Going in, I really did not know what to expect. We had a supply list to bring with us, but I didn't know anyone else who would be part of the program so I was excited to make friends with some new art teachers. I did not realize that they would be from so many far away places...I thought many would be from Missouri, but there were only three or four other Missouri teachers in the entire program. I was taking the residency as a class and paid a little extra to get 2 graduate level studio art credits.
We stayed in the residence hall and ate mostly in the student cafeteria for meals. The first thing we did when we got to campus and were settled in, was to take a tour. Many famous artists have attended the Art Institute including Nick Cave and Walt Disney. We got to see many of the art studios and facilities on campus.
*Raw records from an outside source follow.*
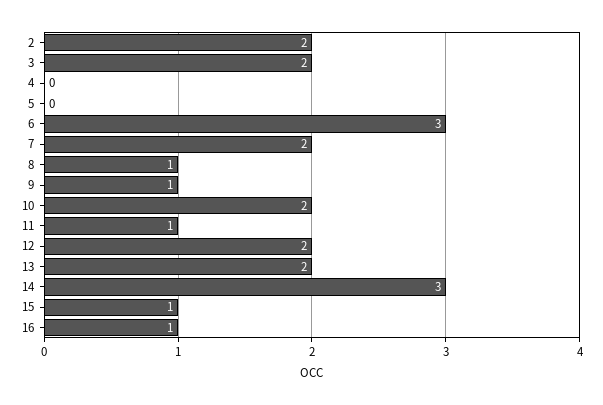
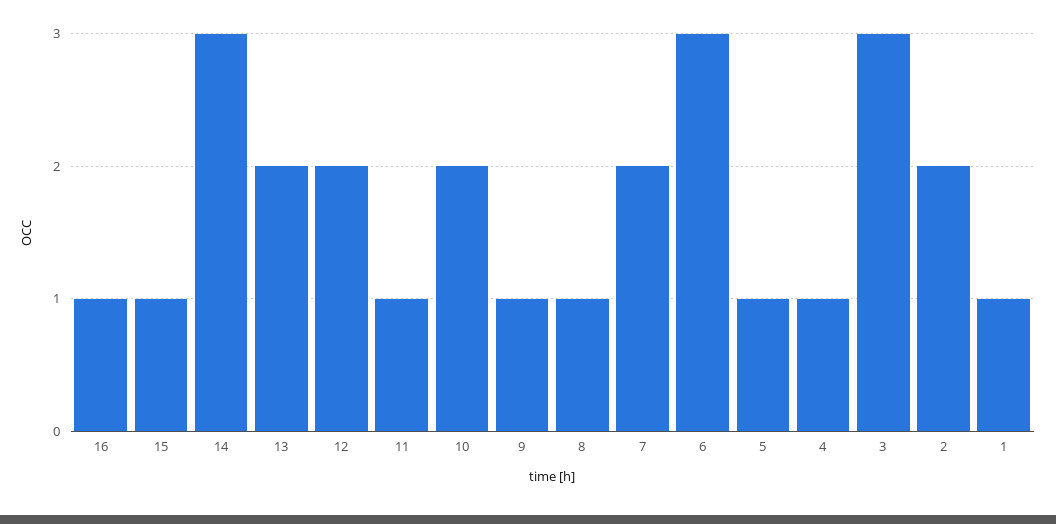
  {
    "2": 2,
-   "3": 2,
+   "3": 3,
-   "4": 0,
+   "4": 1,
-   "5": 0,
+   "5": 1,
    "6": 3,
    "7": 2,
    "8": 1,
    "9": 1,
    "10": 2,
    "11": 1,
    "12": 2,
    "13": 2,
    "14": 3,
    "15": 1,
-   "16": 1
+   "16": 1,
+   "1": 1
  }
The next day we started our first class on campus. The 11 of us painters went to the painting building, while the product design people were in the lab designing stuff to be 3D printed and the photographers were planning their photo series for the week. The photography and product design groups were a little smaller. I heard that painting was the largest group because so many people want to do the painting class, but it is hard to get into. In fact, there were a couple people in the other studios that really wanted to be in painting but did not get in. I felt proud that I had been selected.
That morning, Jonah did a demo on how to get started painting from a live model. He went over how to set up our palette with warm/cool colors and how to look at the lighting in the mostly white room. He learned our names quickly and I was very impressed by how funny and engaging he was as an instructor.
When you take a class like this, it is always funny because you think that you know a lot about art, until you hear someone else explain it better...and then you realize that you don't know anything and you start to doubt yourself and try to hold in all of the information as much as you can. The new input wants to burst out as quickly as it goes in, I wanted to write down every nugget of information so that it would stick in my brain.
We had lunch and then Jonah gave a great lecture on art history. He talked about Abstraction, Modernity and Modernism.
My main take away from this lecture was thinking about how atmosphere, zeitgeist, process and existentialism influenced the artists in the abstraction movement differently. Also, society was changing and people of the middles classes were trying to find a language to describe internal feelings and struggles. They borrowed terms from music to describe art and and color became a metaphor.
Great quotes: "The reconstruction of society, nature, the mind and material construction became a frontier for thought in ways that previous generations were not able to entertain, due to the power and disposition of entrenched institutions."
"As older institutions lost power, there was a search for newer ones, spirituality underwent many avant garde changes, the personal, mystic experience was often at the center of surrealist and abstract artists interest, ritual occult practices, although not popular were also en vogue. The independence streak of Modern people’s zeitgeist resisted the success of this kind of new medieval iconography but it remains an undercurrent, complimenting Freud through Jung."
Tuesday was a lot like Monday with a lot of time to work from the model in the morning, and a lecture in the afternoon. Tuesday morning, we had to take a piece from someone else's artwork and repaint it, continuing it on abstractly to create a new image.
My take away from the lecture was that people started to use less content, with the purpose of imposing a strong feeling about an image to invoke meaning. Many connections were made with contemporary artists and how they relate to the original abstract artists in the early 20th century. (Julie Mehretu, Dana Schutz)
Quote from the lecture:
"Modernism is the title given to a kind of aesthetic ideaology, or project that was in some ways superimposed upon the activities of many artists, thinkers, architects etc. Its fundamental argument is that the new age required a new orientation of the traditional arts to more sufficiently explain being and thought. Industrialization, Darwinism, modularity and the rise of American culture and industry (due to its remaining infrastructure after ww1 and ww2) allowed for this notion of “newness” to be deeply inspiration in midcentury American artists."
My biggest take away from this lecture was how does it feel to be alive as an artist in the world right now?
Jonah was not afraid to paint right on our paintings to demonstrate something. "What is this, work for your show at the louvre," he joked. Jonah encouraged us to find 5 hours a week to work on our own artwork. He said that teachers are like Ferraris, we are always on and moving fast.
Thursday morning, we did not work from the model, we just worked in our studios. After lunch, we walked over to the Nelson-Atkins to see the 30 Americans Show. After that, we carpooled to the West Bottoms to see Jonah's studio. Dinner that night was in the banquet hall on campus, they catered Q39 BBQ for us. After a presentation about portfolios from the recruiting office, we had to hang our show in the gallery.

Jonah provided very thoughtful insight into our work and gave each of us very different advice. He told me: "You are a very gifted artist. You are running on a 6 cylindar but you don't turn it on very often. You need to trust your instincts with your camera, don't be afraid to make it uglier. You can make art that looks good, but you've done that before you have found yourself as an artist. You have a need to be a good wife, career, friend and artist at the same time, you need to make artwork that is like if you won the lottery/ship is going down."
Wow, I've never had a critique like that in my life. It felt good to be noticed as an artist and a person and to be respected.

Not many people came to see, but it was fun to see what the photography students and the product design students had been working on.